*** Text segment ***

Cartagena has some, if not all, of the most expensive real estate in Colombia and perhaps South America. Cartagena vacation rentals and luxury homes can exceed USD 450,000 for an apartment (not such a big one either). These costly homes are going up each day and I think the market is already saturated. Surely nobody in their right mind would consider this kind of real estate as an investment! Just how much higher can prices grow to make such an investment worth while? We mustn't forget about the monthly building administration costs either, which can go up to and over USD 200 a month. By the way that is over $2000 a year! That surely eats into your investment.

Would you buy a stock if it cost you $2000 a year just for the pleasure of owning it? Of course you wouldn't, then why would you want to buy into a holiday home with such high up-keep costs?

As I have said, and I believe I have made the point quite clear, Cartagena is VERY expensive. However, if you are looking for investments in real estate interesting properties can be found ... if you look hard enough.

I want to tell you about a personal experience that happened with us last month (July 2009). We managed to find a small 3 bedroom apartment in a middle-low class lot that had a price of 40,000,000 pesos (20,000 USD). After negotiations we managed to get the price down to 37,000,000 pesos (18,500 USD) and placed a "For Rent" sign in the window. No ad in the local paper, just the sign in the kitchen window. We were getting on average of 5 calls a day from people wanting to rent the apartment. Even after removing the sign we were getting a couple of calls a day! We were able to rent the apartment for 450,000 pesos a month (225 USD) with no trouble whatsoever. That is more than 1% return on investment.

We are now negotiating a second apartment in the same complex and a re currently talking to an architect who is interested in renting it for 1,000,000 a month USD 500). Needless to say we are very interested. There are many gems like this available that won't eat into your saving and can give you a very healthy return. If you want to live in a luxury apartment then buy one, but don't buy one here as an investment. Cartagena vacation homes can be found to fit your budget, just son't stop looking.

*** End of Text segment ***
*** Data segment ***

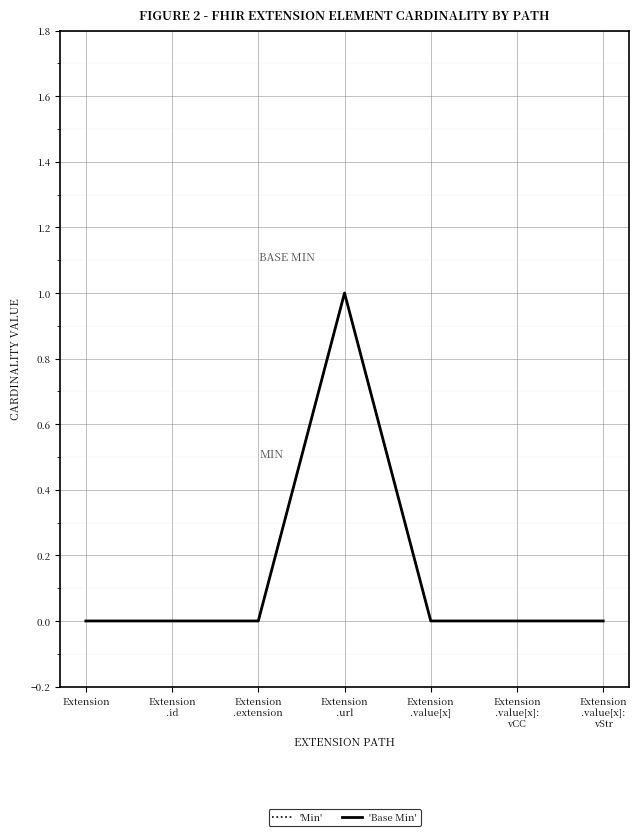

What is the maximum value for 'Min'?

1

*** End of Data segment ***

» Task requirements
- A) In the Cartagena real estate piece, rewrite the part that opens with the words "Cartagena has some, if" and closes with "high up-keep costs?", swapping "holiday home" for "vacation home".
- B) Write the next part of the Cartagena real estate piece, picking up after its final sentence.

» Results of the tasks
- A)
Cartagena has some, if not all, of the most expensive real estate in Colombia and perhaps South America. Cartagena vacation rentals and luxury homes can exceed USD 450,000 for an apartment (not such a big one either). These costly homes are going up each day and I think the market is already saturated. Surely nobody in their right mind would consider this kind of real estate as an investment! Just how much higher can prices grow to make such an investment worth while? We mustn't forget about the monthly building administration costs either, which can go up to and over USD 200 a month. By the way that is over $2000 a year! That surely eats into your investment.

Would you buy a stock if it cost you $2000 a year just for the pleasure of owning it? Of course you wouldn't, then why would you want to buy into a vacation home with such high up-keep costs?

- B)
As the title says: "Beware". There are a number of scams regarding land for sale here in Cartagena that I'd like to share with you. The items mentioned in this post are only of concern to those of you who are considering buying a patch of land and building on it. If you fit into this category then please read carefully.

PROBLEM NUMBER 1 - Escritura de Posesion
If you are looking at a piece of coastal real estate, more than lightly you will be purchasing directly from one of the locals. While not every black fisherman is dishonest (I live with these people and have several wonderful friends) there are ALL poor would would love to make some money to live on and as a result often resort to unorthadox ways of doing it. In Cartagena, as I believe is true in the rest of Colombia also, if you have documented proof that you have lived on a piece of land for 20 years or more you then have legal possession rights to that land, but this does not mean that you have owners rights (propriedad) to that land. Therefore, if you purchase land from a local with a escritura de posesion you will not be the lawful OWNER of the land. You will have to go through the process of legalising your purchase afterwards. Whilst this will greatly increase the value of your purchase, it takes approximately 14 months and costs 10% of the value of your land (legal fees) plus a host of other fees. I will go over this in detail in a later post.

This is something that you should ALWAYS be very careful about. The minuta has even less value that the escritura de posesion, which is at least written up by a public notary. The minuta is just a simple piece of paper saying that Mr or Mrs so-and-so has possession of a given piece of land. You will have great problems verifying this and it is possible that the "owner" has already sold this piece of land to one or more other purchasers - believe me this has happened on many occasions so beware.

PROBLEM NUMBER 3 - Maritime Law
In summary, there is a law that states that no property can be built on coastal land that is closer than 50 or 60 meters (I can't remember the exact distance) from the highest tide. Looking at many of the properties in this area would never believe that such a law exists, but it does and word has it that this law will soon be enforced. Recently a condo complex was stopped in Santa Marta beause it didn't respect this law.

So, there you have it, while building you vacation home can be a wonderful and rewarding experience, please be careful when making a purchase. Always use a reputable lawer to carry out what they call a "studio" on the real estate you


Absolutley nothing to do with real estate or vacation rentals, but I just wanted to share an experience with you.
The other evening it was liberation day here in Colombia, this means party, rumba and a great time to be had in almost every city and town across the nation. Well, after a wonderfull afternoon spent at a friends beach cabin drinking wine, eating far too much food and enjoying a conversation that covered everything from investments to Micheal Jackson my wife and I set off for the walled city here in Cartagena. What we saw along the route was something we never expected to see in a thousand years!!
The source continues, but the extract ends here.